Local teens enjoy work for summer youth job program
SMITHFIELD — Local teens are beautifying the community and earning work experience through a summer youth job program.
Seven participants between the ages of 16 and 17 spent two weeks sprucing up Friendship Park in Smithfield and continued working at Jefferson State Lake in Richmond. The Summer Youth Program, which is offered through the Opportunities for Ohioans with Disabilities and administered through the Jefferson County Board of Developmental Disabilities’ Community Employment Services, exposes teens to career exploration and hands-on training over a period of four weeks. CES Specialists Renee Pastre and Angela Goodrich said it provides youth with the experience they need to transition into the workforce.
Pastre said the participants, who include William Chichick, Dylan Haines, Joselyn LeRoy, Vivian Dubravski, Connie Brookes, Ian Williams and Christopher Hunt, spent the first two weeks scraping, priming and painting along two entrance gates at the Smithfield site, where they seeded and mulched at the Sam Kerr Campground and cleared weeds and landscaped around the Fort Friendship Museum before moving on to Richmond. The youth earn minimum wage and work three days or 12 hours per week, which was decreased from 20 hours because of the coronavirus outbreak, but the main objective is to gain job experience.
“It’s going great,” said Pastre. “It gives great insight into working in the community and this year they had an opportunity to work together. They see the importance of this and when we start job development for the seniors, the experience they’ve obtained over the last couple years really shows.”

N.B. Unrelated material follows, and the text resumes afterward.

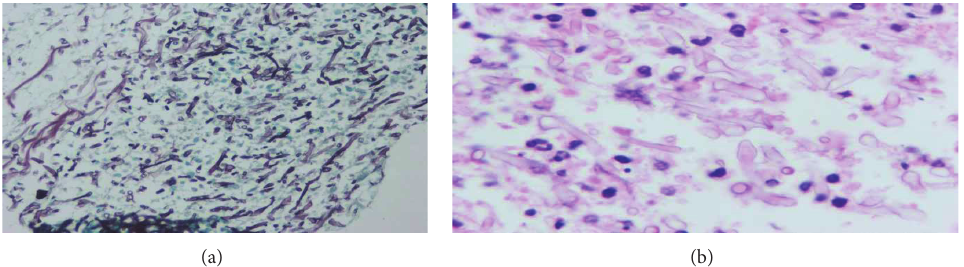
Figure 2: (a) Grocott’s methenamine silver stained histopathological specimen of necrotic cutaneous tissue demonstrating aseptate hyphae ( × 40). (b) Hematoxylin and eosin (H&E) stained histopathological specimen of necrotic cutaneous tissue demonstrating aseptate hyphae ( ×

Goodrich noted that CES works with school counselors to obtain referrals and students attend the Edison High School, Indian Creek High School, Steubenville Big Red, Toronto High School and the Jefferson County Joint Vocational School. Younger participants are introduced to career exploration, where they get an inside glimpse of job sites before being put to work the next year.
“We go through the local area to large businesses with entry-level positions to give the kids a behind-the-scenes look at jobs,” she continued. “The businesses in the county have been wonderful. I can’t say enough about the county and the supervisors and managers have been wonderful to work with.”
In the past, teens have worked at area businesses such as Kroger food stores, but the pandemic altered plans and they have been able to work safely outdoors. Pastre and Goodrich conducted a virtual career exploration program this year and the youth have practiced social distancing and other secure methods on the job, plus the JCBDD has offered bus transport to and from the locations. Pastre and Goodrich also thanked the JCBDD for its support in making the program happen.
Feedback from the people has been equally generous, and Pastre shared one touching story where a veteran visiting the park praised the work at the museum. He contacted the Jefferson County Veterans Association, the group responsible for the site, and the commander wanted the teens’ addresses to send thank you notes.
Meanwhile, the participants agreed it has been a rewarding opportunity.
“I really like it because it makes me more sociable with others and does some good in the community,” said Dubravski. “I was in the career exploration program and it’s definitely a great step. It makes me ready to work at other places because of the work experience.”
“It’s good. I like it,” added Chichick.
Haines said he liked clearing the weeds and making the area nice while others enjoyed getting paid.
But Pastre noted it has also created friendships among the teens as they continue working together.
“The bonding is fantastic,” Pastre concluded. “It’s been a very difficult year but we’re making it work and everyone’s having a great time.”